Copy whichever lines of the data hold the word "thoại".

Extracted data entries:
■ ■ ■ ■

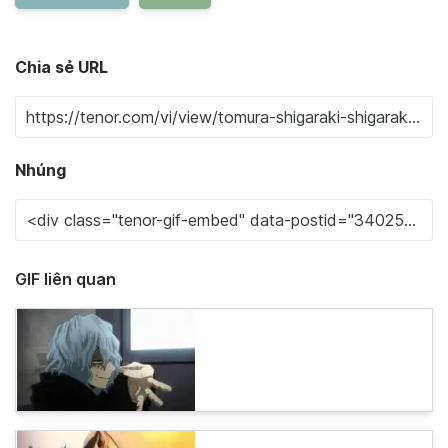
Chia sẻ URL
Nhúng
GIF liên quan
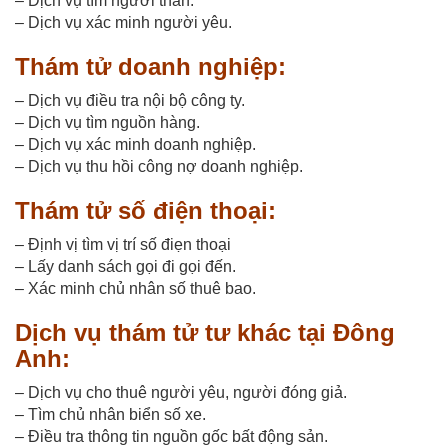
– Dịch vụ tìm người thân.
– Dịch vụ xác minh người yêu.
Thám tử doanh nghiệp:
– Dịch vụ điều tra nội bộ công ty.
– Dịch vụ tìm nguồn hàng.
– Dịch vụ xác minh doanh nghiệp.
– Dịch vụ thu hồi công nợ doanh nghiệp.
Thám tử số điện thoại:
– Định vị tìm vị trí số điẹn thoại
– Lấy danh sách gọi đi gọi đến.
– Xác minh chủ nhân số thuê bao.
Dịch vụ thám tử tư khác tại Đông
Anh:
– Dịch vụ cho thuê người yêu, người đóng giả.
– Tìm chủ nhân biển số xe.
– Điều tra thông tin nguồn gốc bất động sản.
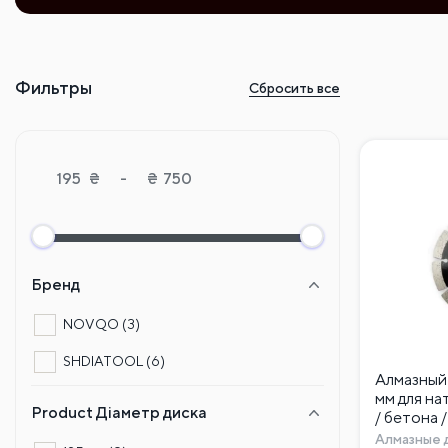
Фильтры
Сбросить все
₴
-
₴
Бренд
NOVQO
(3)
SHDIATOOL
(6)
Алмазный
мм для на
Product Діаметр диска
/ бетона 
Алмазные 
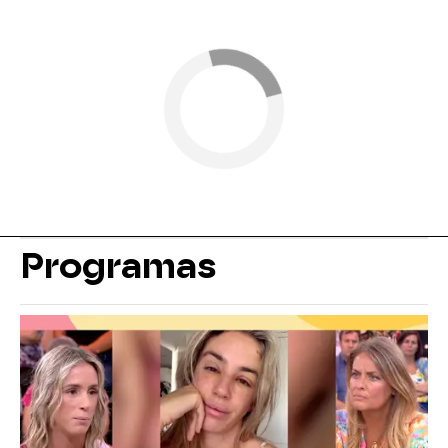
Programas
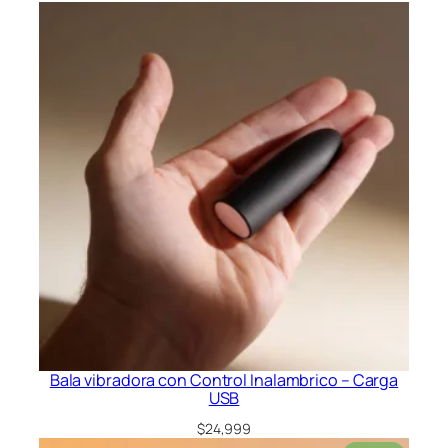
Bala vibradora con Control Inalambrico – Carga
USB
$
24,999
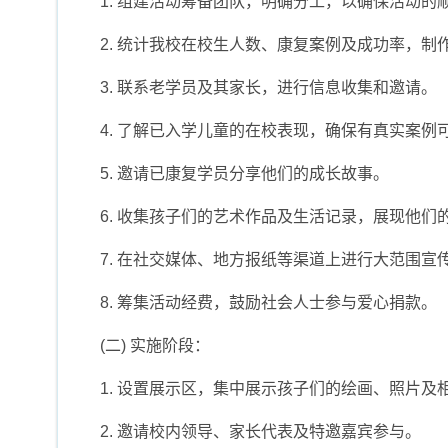
1. 组建活动筹备团队，明确分工，以确保活动的
2. 统计我校在校生人数、康复案例及成功率，制
3. 联系老学员及其家长，进行信息收集和邀请。
4. 了解已入学儿童的在校表现，确保有真实案例
5. 邀请已康复学员分享他们的成长故事。
6. 收集孩子们的艺术作品及生活记录，展现他们
7. 在社交媒体、地方报纸等渠道上进行大范围宣
8. 筹集活动经费，鼓励社会人士参与爱心捐款。
(二) 实施阶段：
1. 设置展示区，集中展示孩子们的绘画、照片及
2. 邀请校内领导、家长代表及特邀嘉宾参与。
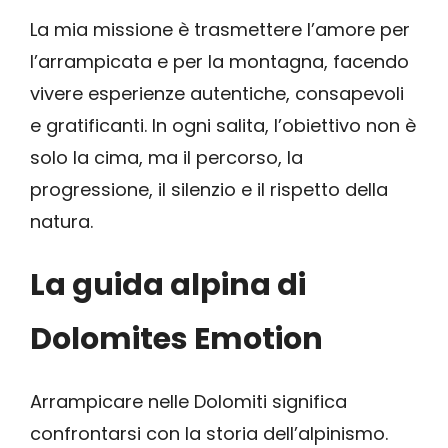
La mia missione è trasmettere l’amore per
l’arrampicata e per la montagna, facendo
vivere esperienze autentiche, consapevoli
e gratificanti. In ogni salita, l’obiettivo non è
solo la cima, ma il percorso, la
progressione, il silenzio e il rispetto della
natura.
La guida alpina di
Dolomites Emotion
Arrampicare nelle Dolomiti significa
confrontarsi con la storia dell’alpinismo.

■ ■ ■ ■

OUTPUT OF THE EXERCISE:
Thám tử số điện thoại:
– Định vị tìm vị trí số điẹn thoại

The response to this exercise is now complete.